Definisi yang cukup menggembirakan dikemukakan oleh Ahmad Mansur
Suryanegara. Ia bilang:
Secara terminologis, sejarah sebagai istilah diangkat dari bahasa Arab,
syajaratu yang berarti pohon. Secara terminologis saja, kata ini memberikan
gambaran pendekatan ilmu sejarah yang lebih analogis; karena memberikan
gambaran pertumbuhan peradaban manusia dengan “pohon”, yang tumbuh dari biji
yang kecil menjadi pohon yang rindang dan berkesinambungan. …[3]

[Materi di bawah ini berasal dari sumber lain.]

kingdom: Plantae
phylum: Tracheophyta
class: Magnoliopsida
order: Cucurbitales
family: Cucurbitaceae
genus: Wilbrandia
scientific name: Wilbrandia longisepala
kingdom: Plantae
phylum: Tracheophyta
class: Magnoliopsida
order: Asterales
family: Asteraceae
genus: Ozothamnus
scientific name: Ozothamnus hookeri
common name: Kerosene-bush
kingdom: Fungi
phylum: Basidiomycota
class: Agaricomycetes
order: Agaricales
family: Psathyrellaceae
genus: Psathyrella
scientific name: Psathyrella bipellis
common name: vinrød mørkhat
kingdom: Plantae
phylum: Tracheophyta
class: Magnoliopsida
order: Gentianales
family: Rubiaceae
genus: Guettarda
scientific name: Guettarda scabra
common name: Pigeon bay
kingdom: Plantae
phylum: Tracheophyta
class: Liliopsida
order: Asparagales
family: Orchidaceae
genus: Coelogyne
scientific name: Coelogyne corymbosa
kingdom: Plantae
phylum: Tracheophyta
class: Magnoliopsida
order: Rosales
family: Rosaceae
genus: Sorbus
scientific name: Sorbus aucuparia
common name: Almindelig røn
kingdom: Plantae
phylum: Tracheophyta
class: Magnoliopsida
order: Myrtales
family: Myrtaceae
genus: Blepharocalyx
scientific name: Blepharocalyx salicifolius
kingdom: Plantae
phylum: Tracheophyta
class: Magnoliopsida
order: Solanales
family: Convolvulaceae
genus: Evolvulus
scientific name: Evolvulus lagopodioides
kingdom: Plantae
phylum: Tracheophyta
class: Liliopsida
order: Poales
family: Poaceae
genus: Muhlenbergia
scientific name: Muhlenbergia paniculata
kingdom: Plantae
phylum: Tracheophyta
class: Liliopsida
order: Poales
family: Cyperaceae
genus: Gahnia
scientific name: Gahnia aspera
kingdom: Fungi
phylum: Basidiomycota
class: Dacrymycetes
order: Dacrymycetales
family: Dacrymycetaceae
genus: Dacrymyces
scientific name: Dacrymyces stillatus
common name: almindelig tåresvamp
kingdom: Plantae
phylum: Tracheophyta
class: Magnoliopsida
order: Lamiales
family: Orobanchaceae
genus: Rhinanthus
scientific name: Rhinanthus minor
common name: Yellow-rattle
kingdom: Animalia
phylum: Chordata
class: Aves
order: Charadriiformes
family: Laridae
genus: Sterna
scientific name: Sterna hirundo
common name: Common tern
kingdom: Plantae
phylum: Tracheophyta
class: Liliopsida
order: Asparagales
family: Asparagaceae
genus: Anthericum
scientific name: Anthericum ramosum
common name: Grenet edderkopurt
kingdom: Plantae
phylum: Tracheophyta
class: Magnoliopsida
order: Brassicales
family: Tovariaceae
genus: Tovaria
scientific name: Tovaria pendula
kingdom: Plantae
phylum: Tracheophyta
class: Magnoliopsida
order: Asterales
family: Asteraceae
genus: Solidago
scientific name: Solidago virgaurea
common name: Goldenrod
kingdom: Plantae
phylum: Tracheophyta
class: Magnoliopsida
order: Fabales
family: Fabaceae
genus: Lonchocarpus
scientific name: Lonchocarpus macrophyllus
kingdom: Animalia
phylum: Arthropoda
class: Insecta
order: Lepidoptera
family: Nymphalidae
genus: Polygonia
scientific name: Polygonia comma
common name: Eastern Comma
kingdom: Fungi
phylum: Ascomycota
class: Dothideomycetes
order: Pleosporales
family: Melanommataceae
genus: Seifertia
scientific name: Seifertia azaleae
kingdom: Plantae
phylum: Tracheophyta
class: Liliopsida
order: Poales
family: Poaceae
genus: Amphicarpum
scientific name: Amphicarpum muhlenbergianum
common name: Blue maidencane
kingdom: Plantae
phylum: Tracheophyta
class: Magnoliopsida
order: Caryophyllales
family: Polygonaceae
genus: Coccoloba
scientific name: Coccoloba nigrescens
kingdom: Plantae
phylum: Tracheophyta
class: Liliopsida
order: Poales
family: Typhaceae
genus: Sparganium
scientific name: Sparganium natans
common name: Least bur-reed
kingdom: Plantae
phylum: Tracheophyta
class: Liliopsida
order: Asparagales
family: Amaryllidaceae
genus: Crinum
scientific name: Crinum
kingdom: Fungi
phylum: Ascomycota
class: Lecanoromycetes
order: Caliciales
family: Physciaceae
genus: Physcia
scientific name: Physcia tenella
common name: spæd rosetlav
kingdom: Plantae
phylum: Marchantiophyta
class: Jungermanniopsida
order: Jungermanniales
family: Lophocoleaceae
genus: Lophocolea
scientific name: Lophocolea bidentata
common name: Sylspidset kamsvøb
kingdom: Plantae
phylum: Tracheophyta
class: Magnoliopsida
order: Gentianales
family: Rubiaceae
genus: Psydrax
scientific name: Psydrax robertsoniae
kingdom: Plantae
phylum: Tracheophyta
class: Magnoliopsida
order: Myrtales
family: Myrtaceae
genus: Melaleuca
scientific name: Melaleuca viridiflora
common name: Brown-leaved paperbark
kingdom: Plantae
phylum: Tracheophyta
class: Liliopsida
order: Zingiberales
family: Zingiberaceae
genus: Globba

Jelas ia menganggap sejarah analogous (sama) dengan “pertumbuhan
peradaban manusia …” Bisa kita tambahkan di sini bahwa pertumbuhan itu
seperti halnya pohon, terjadi mengikuti ‘pola’ tertentu sehingga bisa terjadi
berulang-ulang, membentuk suatu siklus (lingkaran) yang tetap.
Benarkah sejarah manusia terjadi seperti itu?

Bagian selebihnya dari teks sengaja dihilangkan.